Mayhall Fondren Blaize

Franchise agreement disputes are common in business litigation

Franchise litigation between franchisor and franchisee is common in Louisiana and elsewhere. There is often an inherent tension that develops between the local business and the franchisor, which may lead to business litigation. The tension may be partly because the franchisor is removed from the local business, but it often tries to exert powerful influence over that business due to its rights under the franchise agreement.

In one current dispute, a truck franchisor, Volvo Trucks, sued its franchisee Andy Mohr Truck Center with a breach of contract claim asserting that the local business did not live up to its obligations. Volvo claimed that Mohr failed to move into a new facility as requested by the franchisor. It also claimed that the franchisee did not meet its sales goals. Franchise contracts usually contain very demanding controls over the business practices of the local franchisee, and such control is often elusive to enforce by the franchisor and near impossible to meet by the franchisee.  

The suit, filed in 2012 in a federal district court, climaxed in 2015 with a $6.5 million jury verdict in favor of Mohr in its counterclaim against Volvo. Mohr charged that Volvo had not given Mohr the right to the larger retail discounts it had given to Mohr's competitors. The dealership asserted that it lost out on about 1300 truck sales because of Volvo's discriminatory treatment of Mohr.

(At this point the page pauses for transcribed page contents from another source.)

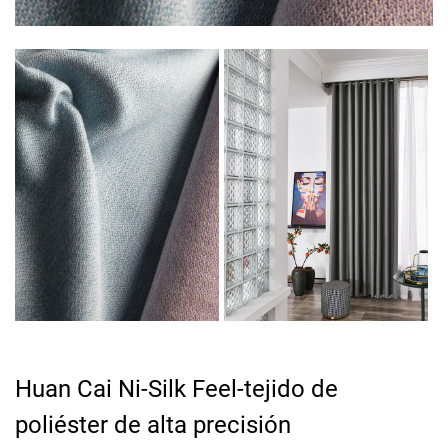
Huan Cai Ni-Silk Feel-tejido de
poliéster de alta precisión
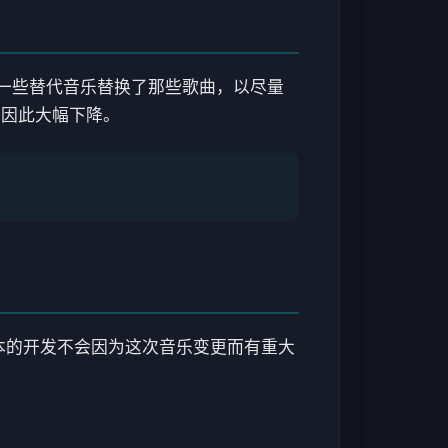
一些替代音乐替换了那些歌曲，以尽量
会因此大幅下降。
本的开发不会因为这次音乐变更而有重大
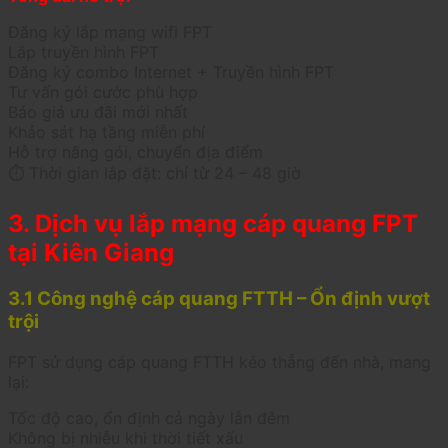
Đăng ký lắp mạng wifi FPT
Lắp truyền hình FPT
Đăng ký combo Internet + Truyền hình FPT
Tư vấn gói cước phù hợp
Báo giá ưu đãi mới nhất
Khảo sát hạ tầng miễn phí
Hỗ trợ nâng gói, chuyển địa điểm
⏱ Thời gian lắp đặt: chỉ từ 24 – 48 giờ
3. Dịch vụ lắp mạng cáp quang FPT
tại Kiên Giang
3.1 Công nghệ cáp quang FTTH – Ổn định vượt
trội
FPT sử dụng cáp quang FTTH kéo thẳng đến nhà, mang
lại:
Tốc độ cao, ổn định cả ngày lẫn đêm
Không bị nhiễu khi thời tiết xấu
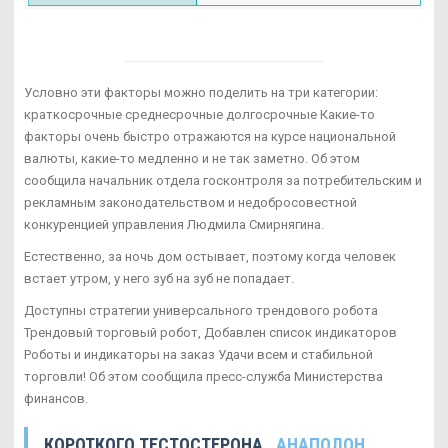
Условно эти факторы можно поделить на три категории:
краткосрочные среднесрочные долгосрочные Какие-то
факторы очень быстро отражаются на курсе национальной
валюты, какие-то медленно и не так заметно. Об этом
сообщила начальник отдела госконтроля за потребительским и
рекламным законодательством и недобросовестной
конкуренцией управления Людмила Смирнягина.
Естественно, за ночь дом остывает, поэтому когда человек
встает утром, у него зуб на зуб не попадает.
Доступны стратегии универсального трендового робота
Трендовый торговый робот, Добавлен список индикаторов
Роботы и индикаторы на заказ Удачи всем и стабильной
торговли! Об этом сообщила пресс-служба Министерства
финансов.
КОРОТКОГО ТЕСТОСТЕРОНА
. АНАПОЛОН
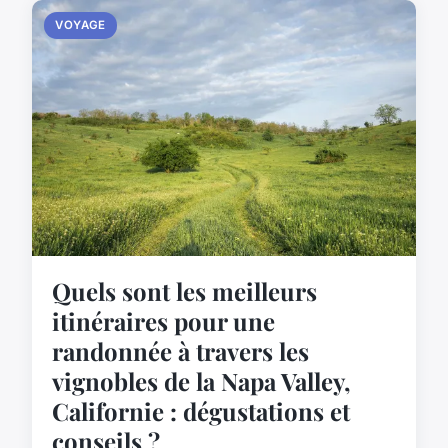
VOYAGE
Quels sont les meilleurs
itinéraires pour une
randonnée à travers les
vignobles de la Napa Valley,
Californie : dégustations et
conseils ?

The verdict also may have reflected losses from Mohr's claim that Volvo failed to give it a Mack Trucks franchise that it had promised. The jury had found that the franchisor had violated the Deceptive Franchise Practices Act. A form of that legislation exists generally in most states, including Louisiana. The United States Court of Appeals will hear the appeal of this business litigation matter filed by Volvo.